CES continues to amaze, with an astonishing variety of products and services. Here’s what stood out on my second day.
ifrogz caught my eye with their interesting “thumpz” iPod cases with built-in speakers, about the same size as earbuds. Unfortunately, my ears don’t work well enough for me to report back on speaker quality, so I turned down the demo in the soundproof booth. Versions for the 3G iPod nano are slated to ship 14-Jan-08 for $24.99, with a version for the iPod classic to follow.
Earbud or spaceman? Speaking of poor hearing, if you’re interested in keeping your ears in pristine condition, or if you’re encouraging your children to do so, you might want to check out the American Speech-Language- Hearing Association’s Listen to Your Buds campaign. Featuring, er, either an anthropomorphic earbud, or a Lego spaceman, depending upon your interpretation. Essentially, you can permanently damage your hearing with your headphones, and children are especially susceptible; if you’d rather avoid learning to lip-read in noisy environments like I have to, stop by their site.

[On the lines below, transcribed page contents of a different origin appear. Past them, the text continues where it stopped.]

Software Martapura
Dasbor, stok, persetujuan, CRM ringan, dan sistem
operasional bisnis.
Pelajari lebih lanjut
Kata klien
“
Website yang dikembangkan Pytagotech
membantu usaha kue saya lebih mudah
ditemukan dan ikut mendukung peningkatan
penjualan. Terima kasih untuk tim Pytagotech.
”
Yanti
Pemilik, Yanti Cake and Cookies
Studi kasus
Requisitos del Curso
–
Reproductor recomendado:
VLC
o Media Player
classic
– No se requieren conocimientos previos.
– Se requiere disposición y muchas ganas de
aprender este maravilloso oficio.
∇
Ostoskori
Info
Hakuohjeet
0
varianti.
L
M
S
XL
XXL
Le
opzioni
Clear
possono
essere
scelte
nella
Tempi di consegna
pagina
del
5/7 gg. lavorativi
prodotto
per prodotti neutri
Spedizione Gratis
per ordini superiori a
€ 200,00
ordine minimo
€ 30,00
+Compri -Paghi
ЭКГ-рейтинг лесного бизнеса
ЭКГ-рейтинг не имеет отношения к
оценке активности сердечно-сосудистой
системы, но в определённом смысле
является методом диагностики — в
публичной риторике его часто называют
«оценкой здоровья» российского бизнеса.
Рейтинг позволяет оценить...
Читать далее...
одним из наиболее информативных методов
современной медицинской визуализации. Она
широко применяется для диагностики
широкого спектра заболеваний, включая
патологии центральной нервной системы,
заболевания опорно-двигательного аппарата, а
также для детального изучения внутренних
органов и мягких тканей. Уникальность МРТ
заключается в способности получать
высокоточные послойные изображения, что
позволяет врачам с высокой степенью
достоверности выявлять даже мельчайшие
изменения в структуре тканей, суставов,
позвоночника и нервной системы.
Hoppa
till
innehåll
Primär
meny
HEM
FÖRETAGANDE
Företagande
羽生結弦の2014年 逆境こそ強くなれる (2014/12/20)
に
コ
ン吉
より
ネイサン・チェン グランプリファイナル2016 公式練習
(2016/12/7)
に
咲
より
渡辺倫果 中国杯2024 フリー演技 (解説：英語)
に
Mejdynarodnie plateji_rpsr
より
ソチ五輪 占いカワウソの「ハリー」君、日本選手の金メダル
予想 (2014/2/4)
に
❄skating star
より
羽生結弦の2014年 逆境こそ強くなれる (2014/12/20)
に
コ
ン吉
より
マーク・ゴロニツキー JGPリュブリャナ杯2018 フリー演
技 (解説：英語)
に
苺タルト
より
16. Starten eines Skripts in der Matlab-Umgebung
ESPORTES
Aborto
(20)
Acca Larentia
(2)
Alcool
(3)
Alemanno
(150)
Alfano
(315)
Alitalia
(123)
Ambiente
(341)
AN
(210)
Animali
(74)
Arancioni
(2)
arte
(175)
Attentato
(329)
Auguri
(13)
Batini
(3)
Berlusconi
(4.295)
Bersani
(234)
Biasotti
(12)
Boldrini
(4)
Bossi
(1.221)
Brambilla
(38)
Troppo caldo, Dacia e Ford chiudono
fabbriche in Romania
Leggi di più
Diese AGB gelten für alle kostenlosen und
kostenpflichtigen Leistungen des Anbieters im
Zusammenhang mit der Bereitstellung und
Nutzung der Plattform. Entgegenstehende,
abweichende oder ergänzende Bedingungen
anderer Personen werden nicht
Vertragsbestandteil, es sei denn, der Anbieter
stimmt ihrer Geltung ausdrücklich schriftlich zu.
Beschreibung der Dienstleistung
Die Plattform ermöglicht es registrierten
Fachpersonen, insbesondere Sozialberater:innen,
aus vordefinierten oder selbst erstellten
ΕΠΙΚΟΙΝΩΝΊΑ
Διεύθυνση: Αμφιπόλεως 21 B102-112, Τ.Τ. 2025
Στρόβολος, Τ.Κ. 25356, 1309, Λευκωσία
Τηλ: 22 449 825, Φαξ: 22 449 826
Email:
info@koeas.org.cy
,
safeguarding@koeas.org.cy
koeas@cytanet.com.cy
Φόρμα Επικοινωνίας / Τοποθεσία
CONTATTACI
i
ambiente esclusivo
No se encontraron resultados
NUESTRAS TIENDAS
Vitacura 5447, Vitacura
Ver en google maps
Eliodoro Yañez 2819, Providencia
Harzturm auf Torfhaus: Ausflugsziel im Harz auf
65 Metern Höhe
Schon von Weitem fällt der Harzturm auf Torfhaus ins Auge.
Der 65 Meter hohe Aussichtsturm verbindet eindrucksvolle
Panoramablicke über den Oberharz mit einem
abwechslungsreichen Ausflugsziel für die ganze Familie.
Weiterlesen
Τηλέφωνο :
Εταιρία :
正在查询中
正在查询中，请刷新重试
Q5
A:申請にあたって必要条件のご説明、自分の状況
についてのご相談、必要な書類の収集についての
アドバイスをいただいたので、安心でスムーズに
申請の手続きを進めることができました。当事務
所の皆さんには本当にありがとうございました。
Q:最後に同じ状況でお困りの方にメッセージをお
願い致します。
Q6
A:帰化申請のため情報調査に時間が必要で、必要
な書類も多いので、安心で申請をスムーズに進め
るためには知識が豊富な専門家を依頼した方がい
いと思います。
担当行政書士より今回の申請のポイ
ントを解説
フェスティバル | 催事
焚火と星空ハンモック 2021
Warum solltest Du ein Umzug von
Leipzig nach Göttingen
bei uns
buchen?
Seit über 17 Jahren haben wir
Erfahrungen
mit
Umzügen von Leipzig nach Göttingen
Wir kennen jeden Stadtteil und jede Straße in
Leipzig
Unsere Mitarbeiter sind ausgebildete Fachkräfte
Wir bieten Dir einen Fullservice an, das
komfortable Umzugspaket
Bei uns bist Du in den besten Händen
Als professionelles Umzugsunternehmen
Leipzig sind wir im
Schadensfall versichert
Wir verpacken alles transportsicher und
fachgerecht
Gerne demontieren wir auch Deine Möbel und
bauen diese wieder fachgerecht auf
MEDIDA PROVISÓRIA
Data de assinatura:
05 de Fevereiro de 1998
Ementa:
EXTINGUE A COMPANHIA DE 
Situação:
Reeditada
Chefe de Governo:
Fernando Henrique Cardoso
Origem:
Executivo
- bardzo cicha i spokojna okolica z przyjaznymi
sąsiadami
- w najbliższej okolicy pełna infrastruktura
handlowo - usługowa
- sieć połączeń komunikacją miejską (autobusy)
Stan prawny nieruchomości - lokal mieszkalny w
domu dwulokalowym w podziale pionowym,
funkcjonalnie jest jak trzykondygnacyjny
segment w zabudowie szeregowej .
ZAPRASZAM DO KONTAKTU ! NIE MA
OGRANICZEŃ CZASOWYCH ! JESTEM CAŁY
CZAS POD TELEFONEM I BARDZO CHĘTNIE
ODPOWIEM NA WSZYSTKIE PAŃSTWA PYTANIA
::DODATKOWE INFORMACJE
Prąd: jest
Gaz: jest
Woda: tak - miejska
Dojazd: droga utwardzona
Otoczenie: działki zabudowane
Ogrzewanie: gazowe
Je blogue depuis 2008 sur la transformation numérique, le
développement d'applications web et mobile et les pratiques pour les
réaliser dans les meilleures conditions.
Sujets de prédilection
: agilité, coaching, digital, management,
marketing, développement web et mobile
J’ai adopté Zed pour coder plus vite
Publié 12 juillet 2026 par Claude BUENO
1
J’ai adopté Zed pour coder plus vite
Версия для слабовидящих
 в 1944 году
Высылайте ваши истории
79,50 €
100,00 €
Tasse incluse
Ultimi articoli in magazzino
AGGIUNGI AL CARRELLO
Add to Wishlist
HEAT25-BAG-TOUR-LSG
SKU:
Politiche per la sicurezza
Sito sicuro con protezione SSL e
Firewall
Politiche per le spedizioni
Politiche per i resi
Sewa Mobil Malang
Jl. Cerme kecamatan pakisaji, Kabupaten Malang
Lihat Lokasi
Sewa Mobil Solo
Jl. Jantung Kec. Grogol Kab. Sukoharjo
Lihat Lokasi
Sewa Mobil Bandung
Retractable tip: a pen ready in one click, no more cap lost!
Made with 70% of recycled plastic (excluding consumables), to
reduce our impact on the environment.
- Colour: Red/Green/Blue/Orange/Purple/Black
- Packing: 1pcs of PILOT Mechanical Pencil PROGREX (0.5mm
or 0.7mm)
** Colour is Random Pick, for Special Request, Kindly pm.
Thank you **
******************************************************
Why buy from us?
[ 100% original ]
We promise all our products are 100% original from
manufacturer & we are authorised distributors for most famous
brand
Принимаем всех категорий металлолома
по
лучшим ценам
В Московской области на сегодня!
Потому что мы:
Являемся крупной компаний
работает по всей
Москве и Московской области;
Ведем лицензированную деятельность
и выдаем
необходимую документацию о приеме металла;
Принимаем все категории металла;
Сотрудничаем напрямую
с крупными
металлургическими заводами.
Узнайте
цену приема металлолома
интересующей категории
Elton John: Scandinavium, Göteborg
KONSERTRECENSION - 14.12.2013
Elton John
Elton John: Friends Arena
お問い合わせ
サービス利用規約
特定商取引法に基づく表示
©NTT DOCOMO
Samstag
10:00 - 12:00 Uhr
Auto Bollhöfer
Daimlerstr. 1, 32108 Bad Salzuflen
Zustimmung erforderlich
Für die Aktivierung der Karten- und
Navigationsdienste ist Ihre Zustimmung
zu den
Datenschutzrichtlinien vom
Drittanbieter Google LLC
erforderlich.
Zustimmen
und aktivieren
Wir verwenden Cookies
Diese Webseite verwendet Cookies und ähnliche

Are you bored with that monotonous single-color case for your MacBook or iPod? Gelaskins impressed me with their eye for design in their line of custom skin cases. I’m particularly fond of MC Escher’s Drawing Hands laptop case and Hokusai’s The Great Wave for iPods. But if that’s not enough for you, Digiskin showed off their kiosk, which they claim can be used to print custom images for any device, including cell phones. I neglected to ask for the price, but this looks like something a business would use to sell customized cases to its customers. If you can’t pick up one on your own, look for it at a mall near you.
When it comes to design, LaCie offers a wide variety of storage devices with cases by famous designers. They’re now extending their Little Disk product line with even smaller models that look more like Zippo lighters than cases for the forthcoming 1.3-inch 30 or 40 GB hard drives; even so, they still have a built-in USB cable. Larger models (still around the size of a tin of Altoids) offer up to 250 GB and have an option for FireWire. LaCie’s press release says immediate availability, but the Web site hasn’t yet been updated and the booth said “next month.”
TechForward wasn’t demoing any technology, but rather an interesting angle on electronics insurance. They’ll sell you a “buyback plan” which guarantees that they’ll pay you a set amount of money for your hardware at some future date. For example, buy a MacBook today and pay them $39; sell them your MacBook in one year for $460, or in two years for $380, regardless of its market value. Interestingly, they offer plans for iPods, but not for Zunes – I wonder why. They’ll sell this to you directly, or offer it as a point-of-sale purchase from other vendors. (And they’re promising those vendors a cut of the revenue, so that might be a negotiating point for savvy buyers.) The idea is that you can upgrade your equipment at less than the actual cost, since you’ll get a guaranteed payment later. I suspect you’ll sometimes do better on eBay, but this is certainly a no-hassle alternative.
If you’ve ever wanted to zip around town like Woz on his Segway, but with a gizmo that fits into a backpack, check out iShoes. Somehow they’ve managed to come up with battery powered roller skates that can carry you about 3 miles (not quite 5 kilometers) on a single charge, with a top speed of about 13 miles per hour (21 kilometers per hour). I have no idea how safe this is, but it looks like the coolest locomotion you’ll see until someone can sell us a hoverboard. They’re apparently available now, for a mere $599 plus $20 shipping. If you buy a pair, let us know how it goes.
Finally, a shout-out to the folks from Opera Software, authors of (among other software) the wonderful Opera Mini for cell phones and Java-capable devices. I ran into several of them in the outdoor smoking area, and jokingly introduced myself by saying, “Hey, I think you guys just crashed my phone.” To my surprise, they really cared and asked me all sorts of questions about my usage, then quizzed me about my thoughts on their product and how they could increase usage in the United States. (My reply: the people most likely to need their software are unfortunately the ones least likely to ever hear about it.) If you’ve ever surmised from Opera’s Web site and forums that this is a company made up of really nice Norwegians, I can attest to your accuracy.